- _REQUIREMENT_
The entries below are to be returned as written, with all pictures dropped.

- - - - -

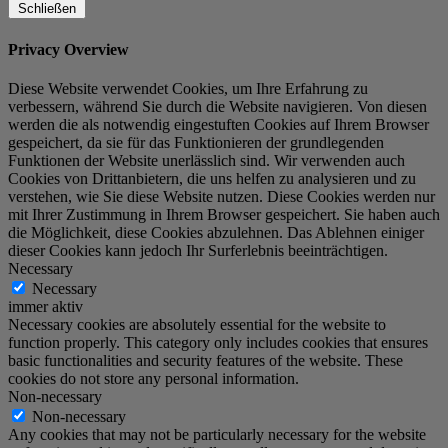
Schließen
Privacy Overview
Diese Website verwendet Cookies, um Ihre Erfahrung zu
verbessern, während Sie durch die Website navigieren. Von diesen
werden die als notwendig eingestuften Cookies auf Ihrem Browser
gespeichert, da sie für das Funktionieren der grundlegenden
Funktionen der Website unerlässlich sind. Wir verwenden auch
Cookies von Drittanbietern, die uns helfen zu analysieren und zu
verstehen, wie Sie diese Website nutzen. Diese Cookies werden nur
mit Ihrer Zustimmung in Ihrem Browser gespeichert. Sie haben auch
die Möglichkeit, diese Cookies abzulehnen. Das Ablehnen einiger
dieser Cookies kann jedoch Ihr Surferlebnis beeinträchtigen.
Necessary
Necessary
immer aktiv
Necessary cookies are absolutely essential for the website to
function properly. This category only includes cookies that ensures
basic functionalities and security features of the website. These
cookies do not store any personal information.
Non-necessary
Non-necessary
Any cookies that may not be particularly necessary for the website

- - - - -

- _REPLY_
Schließen
Privacy Overview
Diese Website verwendet Cookies, um Ihre Erfahrung zu
verbessern, während Sie durch die Website navigieren. Von diesen
werden die als notwendig eingestuften Cookies auf Ihrem Browser
gespeichert, da sie für das Funktionieren der grundlegenden
Funktionen der Website unerlässlich sind. Wir verwenden auch
Cookies von Drittanbietern, die uns helfen zu analysieren und zu
verstehen, wie Sie diese Website nutzen. Diese Cookies werden nur
mit Ihrer Zustimmung in Ihrem Browser gespeichert. Sie haben auch
die Möglichkeit, diese Cookies abzulehnen. Das Ablehnen einiger
dieser Cookies kann jedoch Ihr Surferlebnis beeinträchtigen.
Necessary
Necessary
immer aktiv
Necessary cookies are absolutely essential for the website to
function properly. This category only includes cookies that ensures
basic functionalities and security features of the website. These
cookies do not store any personal information.
Non-necessary
Non-necessary
Any cookies that may not be particularly necessary for the website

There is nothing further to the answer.